So it seems when using PAGE= alert rules only honor the first page a
device is listed on. Is this by design ?
list Henrik Størner · Fri, 1 Jun 2007 22:00:51 +0200 ·
On Thu, May 31, 2007 at 12:21:20PM -0400, user-ce96540ed38f@xymon.invalid wrote:
Digging back into this issue [...]
The root of the problem is that as far as 99% of Hobbit is concerned, a
host lives on one page only: The one it gets from the "page", "subpage"
and "subparent" tags in bb-hosts. If a host is listed twice (or more) in
bb-hosts then it is assigned one of those as the "preferred" definition,
either by explicitly having the "prefer" keyword listed on one entry, 
or by virtue of having one of the entries with an IP and the others
listed as "0.0.0.0" and "noconn".

The only exception is that "bbgen" which builds the webpages can place a
host in multiple locations on the webpages. All the other tools just
ignore that.

So the workaround for your scenario would be to define your bb-hosts
file as 

    page servers
    subpage Web Web Servers
    1.2.3.4             Web01.domain.com   #
    0.0.0.0             Web02.domain.com   # noconn
    Subpage Other Other Web Servers
    1.2.3.5             Web02.domain.com   # prefer

Then, as far as Hobbit is concerned, the Web02 host resides on the
"servers/Other" page.

It would be nice to have hosts internally represented as residing on a
list of pages rather than just a single page. But it's a complexity that
so far I haven't found it worth adding.


Regards,
Henrik
list S Aiello · Fri, 1 Jun 2007 17:04:44 -0400 ·
If I understand you correctly, a host can really only live on one page. But 'aliases' of the host can show up on other pages, just most of Hobbit does not see the aliases.

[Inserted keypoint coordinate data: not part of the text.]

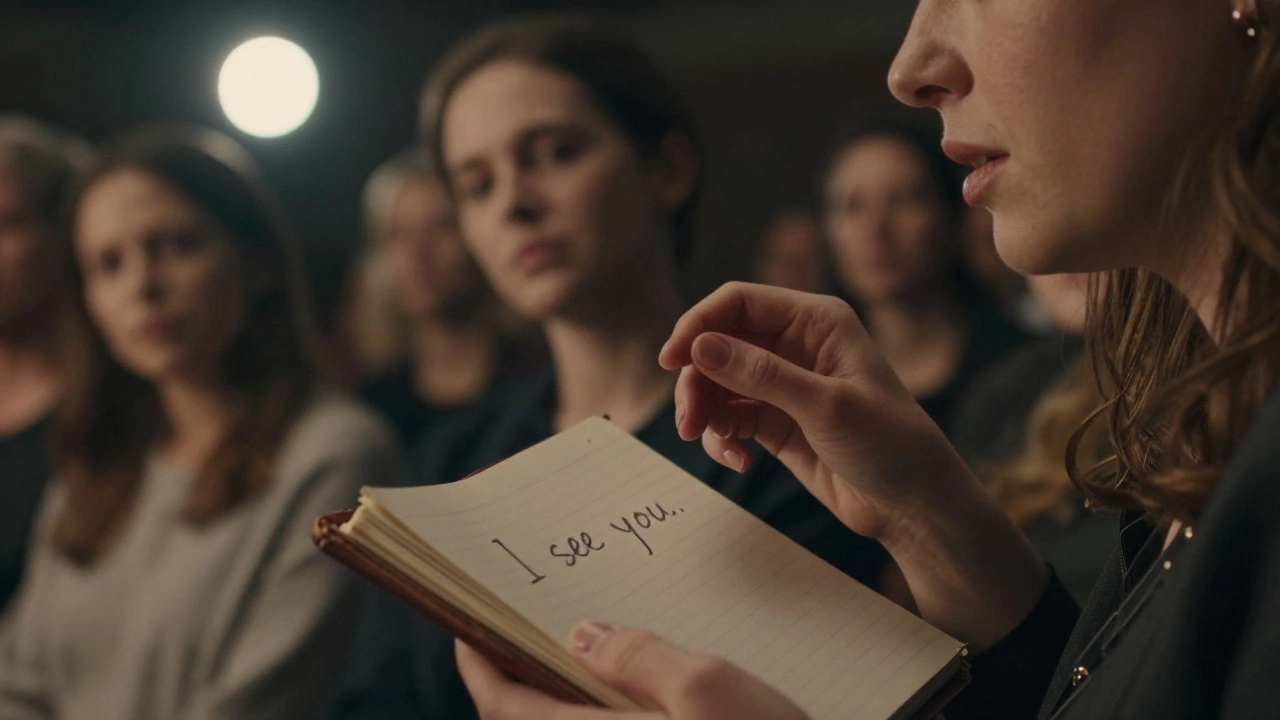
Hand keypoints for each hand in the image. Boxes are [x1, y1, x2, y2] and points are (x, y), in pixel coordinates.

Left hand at [457, 623, 807, 719]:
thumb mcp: (710, 687)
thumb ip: (638, 657)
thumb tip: (581, 638)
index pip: (506, 709)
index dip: (480, 665)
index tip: (467, 625)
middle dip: (516, 680)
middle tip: (520, 629)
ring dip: (557, 698)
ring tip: (574, 650)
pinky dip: (594, 715)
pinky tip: (628, 692)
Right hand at [659, 282, 967, 540]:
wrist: (915, 505)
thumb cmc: (890, 444)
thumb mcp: (825, 405)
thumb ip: (760, 374)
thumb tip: (700, 347)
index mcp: (816, 320)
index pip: (739, 302)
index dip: (698, 324)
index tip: (671, 361)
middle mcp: (797, 344)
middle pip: (719, 343)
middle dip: (697, 379)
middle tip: (688, 421)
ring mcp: (784, 383)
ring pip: (718, 382)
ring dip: (704, 410)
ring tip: (711, 443)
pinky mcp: (776, 421)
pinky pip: (730, 417)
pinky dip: (723, 437)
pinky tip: (740, 462)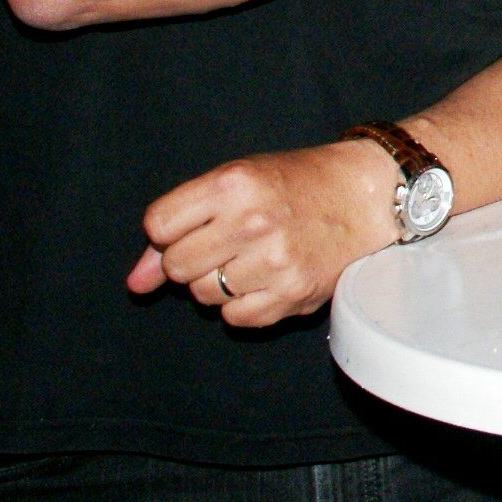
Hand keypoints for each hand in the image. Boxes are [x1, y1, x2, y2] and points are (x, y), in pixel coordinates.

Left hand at [126, 137, 397, 327]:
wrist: (366, 196)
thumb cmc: (297, 184)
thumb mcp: (235, 183)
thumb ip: (178, 226)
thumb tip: (135, 284)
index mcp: (233, 184)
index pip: (158, 225)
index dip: (172, 229)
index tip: (198, 222)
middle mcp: (252, 222)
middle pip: (177, 265)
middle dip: (193, 258)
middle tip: (227, 242)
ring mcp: (275, 261)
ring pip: (203, 296)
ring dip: (218, 282)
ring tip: (251, 258)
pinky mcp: (293, 294)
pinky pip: (234, 318)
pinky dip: (243, 304)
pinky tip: (266, 278)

That work around doesn't work for me. I was hoping of setting up my alert rules to be page based, so if it is displayed on 1, 2,  or 3 pages.. the appropriate group/groups would be alerted. 
Though if this actually did work, and then I started using different group-only options on the different pages... then i would only want the reports that are displayed on that particular page to match the PAGE= alert rule. So I can see that it would be a can of worms.

So the only valid solution I can see is to use macros to create groups of hosts, and uses those macro groups in my alert rules. Then when I add/remove a device from a page, I will also need to add/remove it from my macro groups. Is there a limit on the number of hosts that can be defined in a macro ? Though using a macro would be somewhat ugly:
$GroupA=(HostA|HostB|HostC|HostD)

My problem is that I have multiple groups that want to be alerted, and a good # of the devices are shared between groups.

Thank you for you prompt response, I appreciate it.
 ~Steve
quoted from Henrik Størner

On Friday 01 June 2007 16:00, Henrik Stoerner wrote:
On Thu, May 31, 2007 at 12:21:20PM -0400, user-ce96540ed38f@xymon.invalid wrote:
Digging back into this issue [...]
The root of the problem is that as far as 99% of Hobbit is concerned, a
host lives on one page only: The one it gets from the "page", "subpage"
and "subparent" tags in bb-hosts. If a host is listed twice (or more) in
bb-hosts then it is assigned one of those as the "preferred" definition,
either by explicitly having the "prefer" keyword listed on one entry,
or by virtue of having one of the entries with an IP and the others
listed as "0.0.0.0" and "noconn".

The only exception is that "bbgen" which builds the webpages can place a
host in multiple locations on the webpages. All the other tools just
ignore that.

So the workaround for your scenario would be to define your bb-hosts
file as

    page servers
    subpage Web Web Servers
    1.2.3.4             Web01.domain.com   #
    0.0.0.0             Web02.domain.com   # noconn
    Subpage Other Other Web Servers
    1.2.3.5             Web02.domain.com   # prefer

Then, as far as Hobbit is concerned, the Web02 host resides on the
"servers/Other" page.

It would be nice to have hosts internally represented as residing on a
list of pages rather than just a single page. But it's a complexity that
so far I haven't found it worth adding.


Regards,
Henrik